◆ **Work request**:
Line for line, return the data exactly, omitting all pictures.

◆ **Entries provided**:

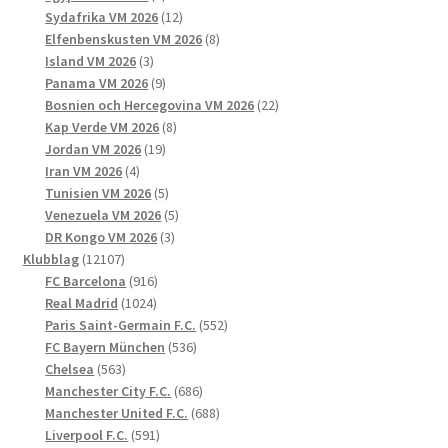
produkter
12
Sydafrika VM 2026
12
produkter
8
Elfenbenskusten VM 2026
8
3
produkter
Island VM 2026
3
produkter
9
Panama VM 2026
9
produkter
22
Bosnien och Hercegovina VM 2026
22
8
produkter
Kap Verde VM 2026
8
19
produkter
Jordan VM 2026
19
4
produkter
Iran VM 2026
4
produkter
5
Tunisien VM 2026
5
produkter
5
Venezuela VM 2026
5
3
produkter
DR Kongo VM 2026
3
12107
produkter
Klubblag
12107
produkter
916
FC Barcelona
916
1024
produkter
Real Madrid
1024
produkter
552
Paris Saint-Germain F.C.
552
536
produkter
FC Bayern München
536
563
produkter
Chelsea
563
produkter
686
Manchester City F.C.
686
produkter
688
Manchester United F.C.
688
591
produkter
Liverpool F.C.
591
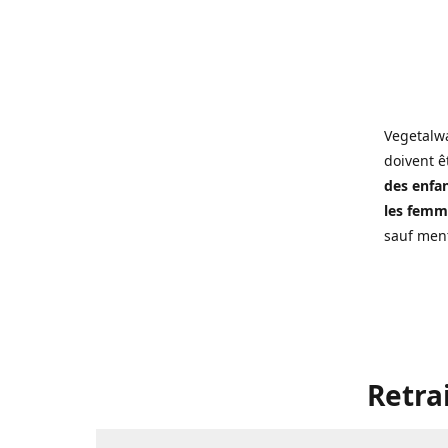
Vegetalwa
doivent ê
des enfan
les femme
sauf ment
Retra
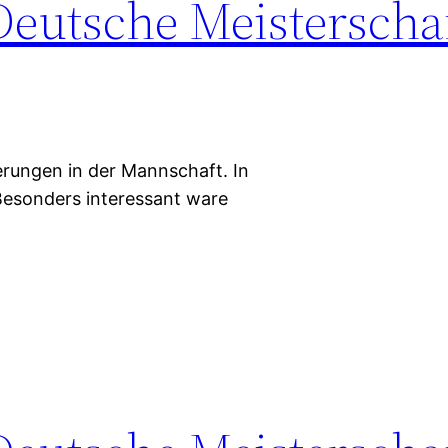
Deutsche Meisterscha
erungen in der Mannschaft. In
Besonders interessant ware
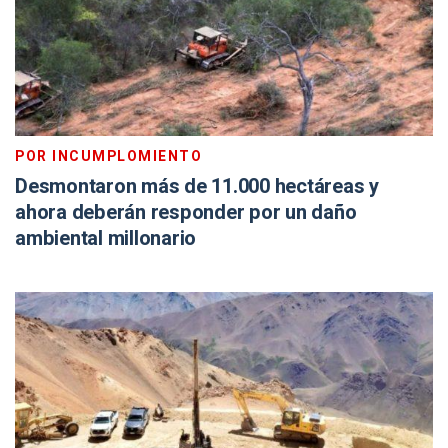
POR INCUMPLOMIENTO
Desmontaron más de 11.000 hectáreas y
ahora deberán responder por un daño
ambiental millonario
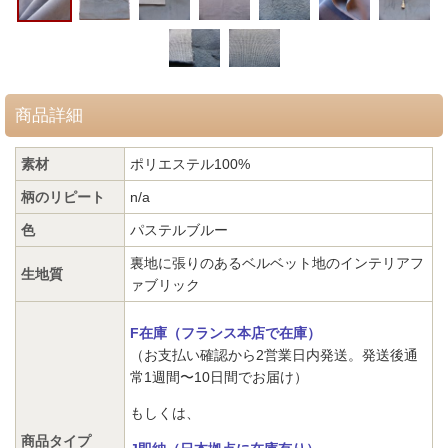
商品詳細
素材
ポリエステル100%
柄のリピート
n/a
色
パステルブルー
裏地に張りのあるベルベット地のインテリアフ
生地質
ァブリック
F在庫（フランス本店で在庫）
（お支払い確認から2営業日内発送。発送後通
常1週間〜10日間でお届け）
もしくは、
商品タイプ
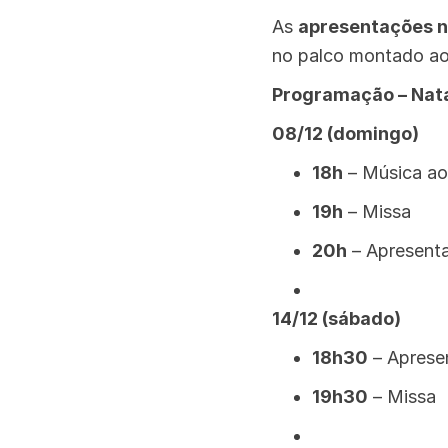
As
apresentações n
no palco montado ao
Programação – Nata
08/12 (domingo)
18h
– Música ao
19h
– Missa
20h
– Apresenta
14/12 (sábado)
18h30
– Aprese
19h30
– Missa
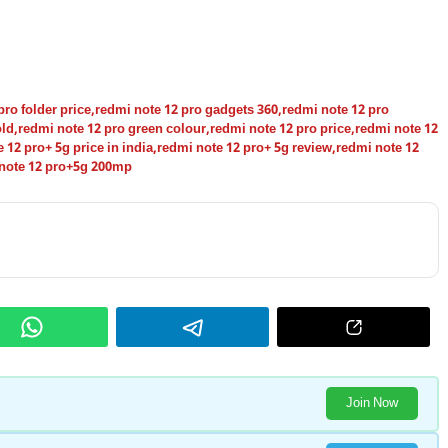
pro folder price
,
redmi note 12 pro gadgets 360
,
redmi note 12 pro
old
,
redmi note 12 pro green colour
,
redmi note 12 pro price
,
redmi note 12
 12 pro+ 5g price in india
,
redmi note 12 pro+ 5g review
,
redmi note 12
note 12 pro+5g 200mp
Join Now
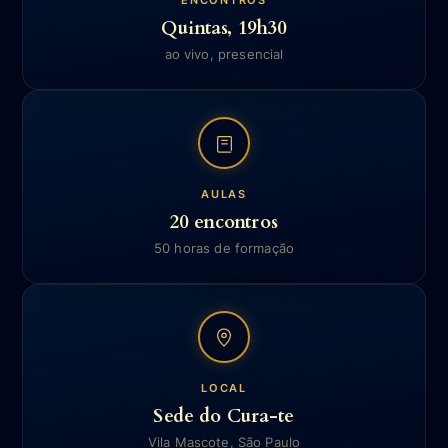
Quintas, 19h30
ao vivo, presencial
AULAS
20 encontros
50 horas de formação
LOCAL
Sede do Cura-te
Vila Mascote, São Paulo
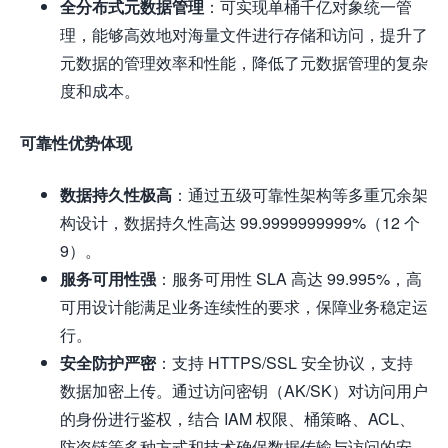
全分布式元数据管理
：可实现单桶千亿对象统一管
理，能够高效地对海量文件进行存储和访问，提升了
元数据的管理效率和性能，降低了元数据管理的复杂
度和成本。
可靠性优势体现
数据持久性极高
：通过五级可靠性架构等多重冗余架
构设计，数据持久性高达 99.9999999999%（12 个
9）。
服务可用性强
：服务可用性 SLA 高达 99.995%，高
可用设计能满足业务连续性的要求，保障业务稳定运
行。
安全防护严密
：支持 HTTPS/SSL 安全协议，支持
数据加密上传。通过访问密钥（AK/SK）对访问用户
的身份进行鉴权，结合 IAM 权限、桶策略、ACL、
防盗链等多种方式和技术确保数据传输与访问的安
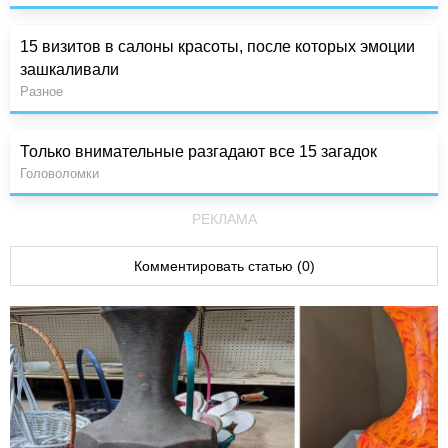
15 визитов в салоны красоты, после которых эмоции
зашкаливали
Разное
Только внимательные разгадают все 15 загадок
Головоломки
РЕКЛАМА
Комментировать статью (0)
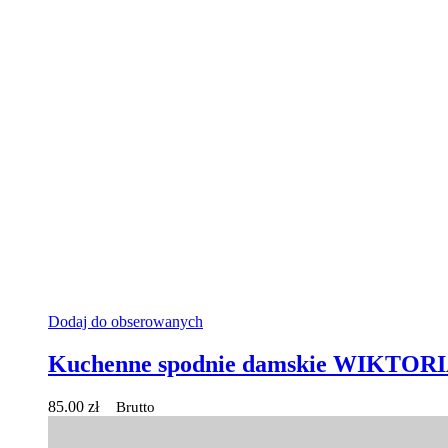
Dodaj do obserowanych
Kuchenne spodnie damskie WIKTORI
85.00
zł
Brutto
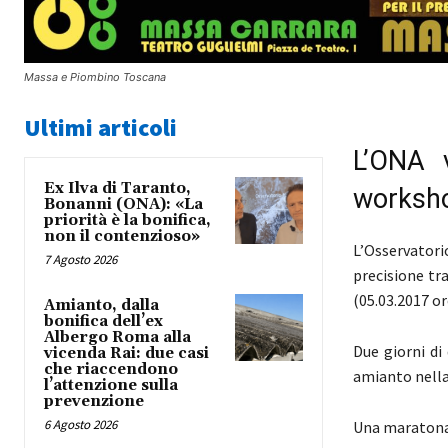
Massa e Piombino Toscana
Ultimi articoli
L’ONA 
Ex Ilva di Taranto,
worksh
Bonanni (ONA): «La
priorità è la bonifica,
non il contenzioso»
L’Osservator
7 Agosto 2026
precisione tr
(05.03.2017 or
Amianto, dalla
bonifica dell’ex
Albergo Roma alla
Due giorni di
vicenda Rai: due casi
che riaccendono
amianto nella
l’attenzione sulla
prevenzione
6 Agosto 2026
Una maratona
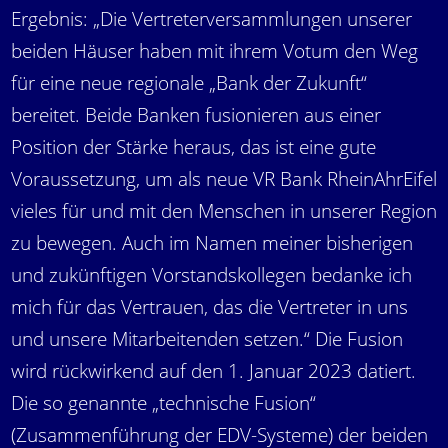
Ergebnis: „Die Vertreterversammlungen unserer
beiden Häuser haben mit ihrem Votum den Weg
für eine neue regionale „Bank der Zukunft“
bereitet. Beide Banken fusionieren aus einer
Position der Stärke heraus, das ist eine gute
Voraussetzung, um als neue VR Bank RheinAhrEifel
vieles für und mit den Menschen in unserer Region
zu bewegen. Auch im Namen meiner bisherigen
und zukünftigen Vorstandskollegen bedanke ich
mich für das Vertrauen, das die Vertreter in uns
und unsere Mitarbeitenden setzen.“ Die Fusion
wird rückwirkend auf den 1. Januar 2023 datiert.
Die so genannte „technische Fusion“
(Zusammenführung der EDV-Systeme) der beiden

◆ **Task result**:
produkter
12
Sydafrika VM 2026
12
produkter
8
Elfenbenskusten VM 2026
8
3
produkter
Island VM 2026
3
produkter
9
Panama VM 2026
9
produkter
22
Bosnien och Hercegovina VM 2026
22
8
produkter
Kap Verde VM 2026
8
19
produkter
Jordan VM 2026
19
4
produkter
Iran VM 2026
4
produkter
5
Tunisien VM 2026
5
produkter
5
Venezuela VM 2026
5
3
produkter
DR Kongo VM 2026
3
12107
produkter
Klubblag
12107
produkter
916
FC Barcelona
916
1024
produkter
Real Madrid
1024
produkter
552
Paris Saint-Germain F.C.
552
536
produkter
FC Bayern München
536
563
produkter
Chelsea
563
produkter
686
Manchester City F.C.
686
produkter
688
Manchester United F.C.
688
591
produkter
Liverpool F.C.
591
Vegetalwa
doivent ê
des enfan
les femme
sauf ment
Retra
Deutsche Meisterscha
erungen in der Mannschaft. In
Besonders interessant ware
POR INCUMPLOMIENTO
Desmontaron más de 11.000 hectáreas y
ahora deberán responder por un daño
ambiental millonario
商品詳細
素材
ポリエステル100%
柄のリピート
n/a
色
パステルブルー
裏地に張りのあるベルベット地のインテリアフ
生地質
ァブリック
F在庫（フランス本店で在庫）
（お支払い確認から2営業日内発送。発送後通
常1週間〜10日間でお届け）
もしくは、
商品タイプ
As
apresentações n
no palco montado ao
Programação – Nata
08/12 (domingo)
18h
– Música ao
19h
– Missa
20h
– Apresenta
14/12 (sábado)
18h30
– Aprese
19h30
– Missa
pro folder price
,
redmi note 12 pro gadgets 360
,
redmi note 12 pro
old
,
redmi note 12 pro green colour
,
redmi note 12 pro price
,
redmi note 12
 12 pro+ 5g price in india
,
redmi note 12 pro+ 5g review
,
redmi note 12
note 12 pro+5g 200mp
Join Now
Quintas, 19h30
ao vivo, presencial
AULAS
20 encontros
50 horas de formação
LOCAL
Sede do Cura-te
Vila Mascote, São Paulo
全分布式元数据管理
：可实现单桶千亿对象统一管
理，能够高效地对海量文件进行存储和访问，提升了
元数据的管理效率和性能，降低了元数据管理的复杂
度和成本。
可靠性优势体现
数据持久性极高
：通过五级可靠性架构等多重冗余架
构设计，数据持久性高达 99.9999999999%（12 个
9）。
服务可用性强
：服务可用性 SLA 高达 99.995%，高
可用设计能满足业务连续性的要求，保障业务稳定运
行。
安全防护严密
：支持 HTTPS/SSL 安全协议，支持
数据加密上传。通过访问密钥（AK/SK）对访问用户
的身份进行鉴权，结合 IAM 权限、桶策略、ACL、
防盗链等多种方式和技术确保数据传输与访问的安
15 визитов в салоны красоты, после которых эмоции
зашкаливали
Разное
Только внимательные разгадают все 15 загадок
Головоломки
РЕКЛАМА
Комментировать статью (0)
Dodaj do obserowanych
Kuchenne spodnie damskie WIKTORI
85.00
zł
Brutto
Massa e Piombino Toscana
Ultimi articoli
L’ONA 
Ex Ilva di Taranto,
worksh
Bonanni (ONA): «La
priorità è la bonifica,
non il contenzioso»
L’Osservator
7 Agosto 2026
precisione tr
(05.03.2017 or
Amianto, dalla
bonifica dell’ex
Albergo Roma alla
Due giorni di
vicenda Rai: due casi
che riaccendono
amianto nella
l’attenzione sulla
prevenzione
6 Agosto 2026
Una maratona
Ergebnis: „Die Vertreterversammlungen unserer
beiden Häuser haben mit ihrem Votum den Weg
für eine neue regionale „Bank der Zukunft“
bereitet. Beide Banken fusionieren aus einer
Position der Stärke heraus, das ist eine gute
Voraussetzung, um als neue VR Bank RheinAhrEifel
vieles für und mit den Menschen in unserer Region
zu bewegen. Auch im Namen meiner bisherigen
und zukünftigen Vorstandskollegen bedanke ich
mich für das Vertrauen, das die Vertreter in uns
und unsere Mitarbeitenden setzen.“ Die Fusion
wird rückwirkend auf den 1. Januar 2023 datiert.
Die so genannte „technische Fusion“
(Zusammenführung der EDV-Systeme) der beiden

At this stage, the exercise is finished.